Segment Start: AVAILABLE DATA
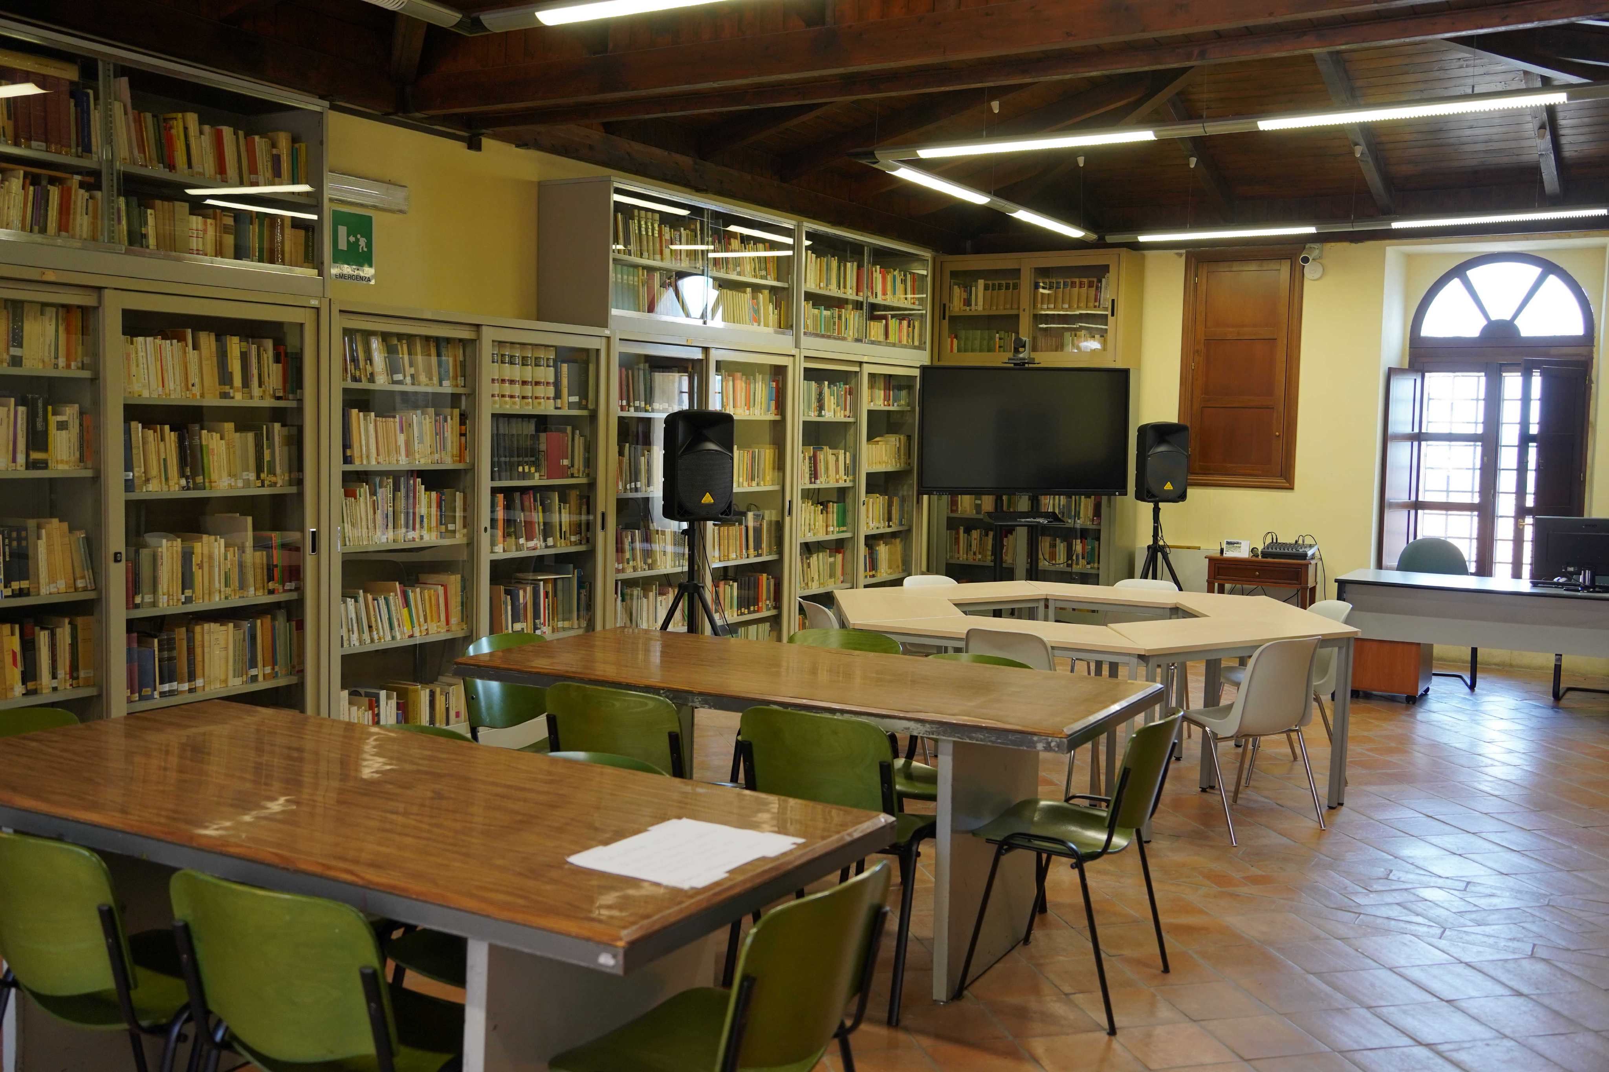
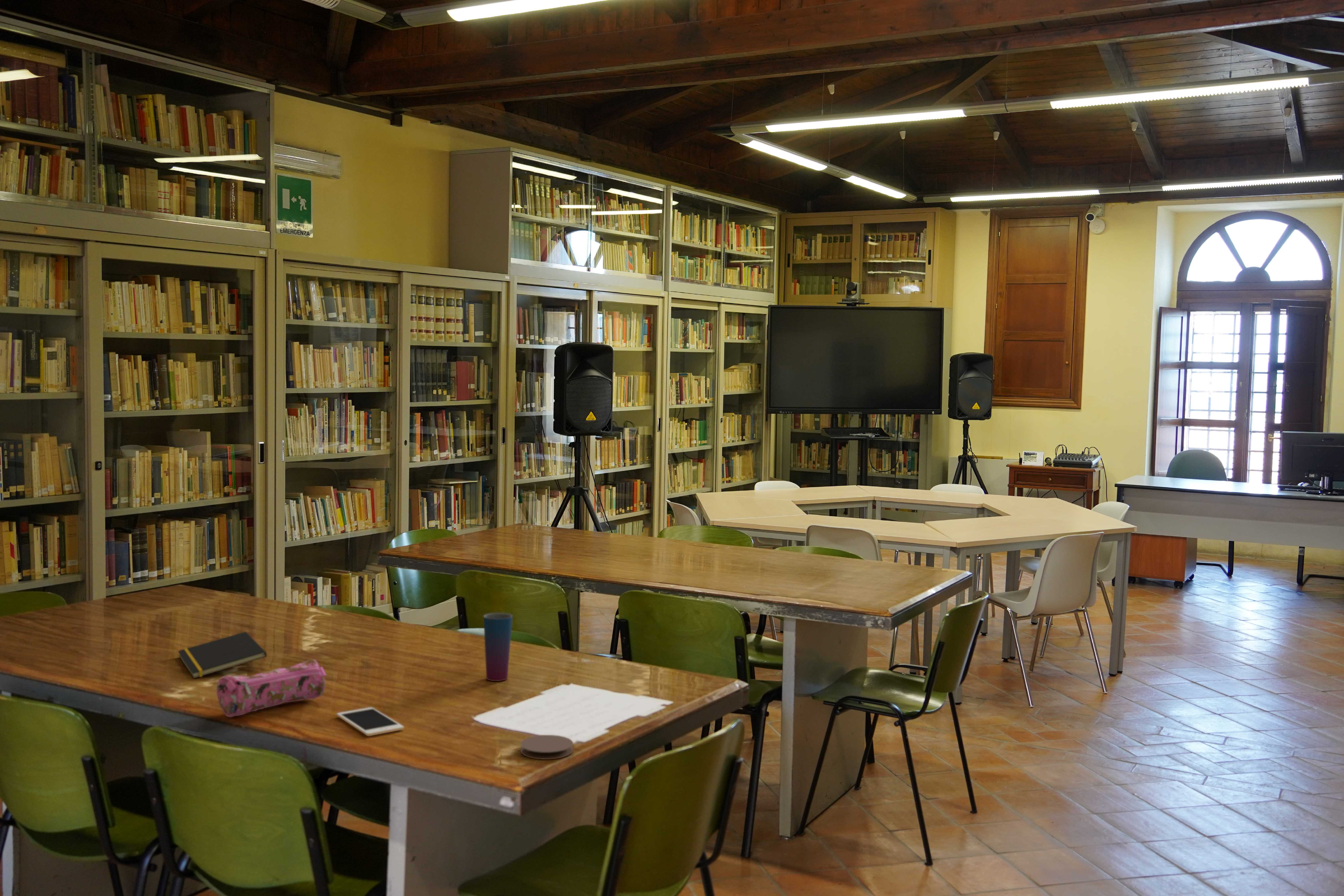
+ notepad [177,631,267,679]
+ coaster [520,735,574,760]
+ cell phone [336,707,404,737]
+ cup [483,613,513,681]
+ pencil case [216,659,327,718]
Segment End: AVAILABLE DATA
The listing above must be restated word for word. Its pictures are to be left out.

+ notepad [177,631,267,679]
+ coaster [520,735,574,760]
+ cell phone [336,707,404,737]
+ cup [483,613,513,681]
+ pencil case [216,659,327,718]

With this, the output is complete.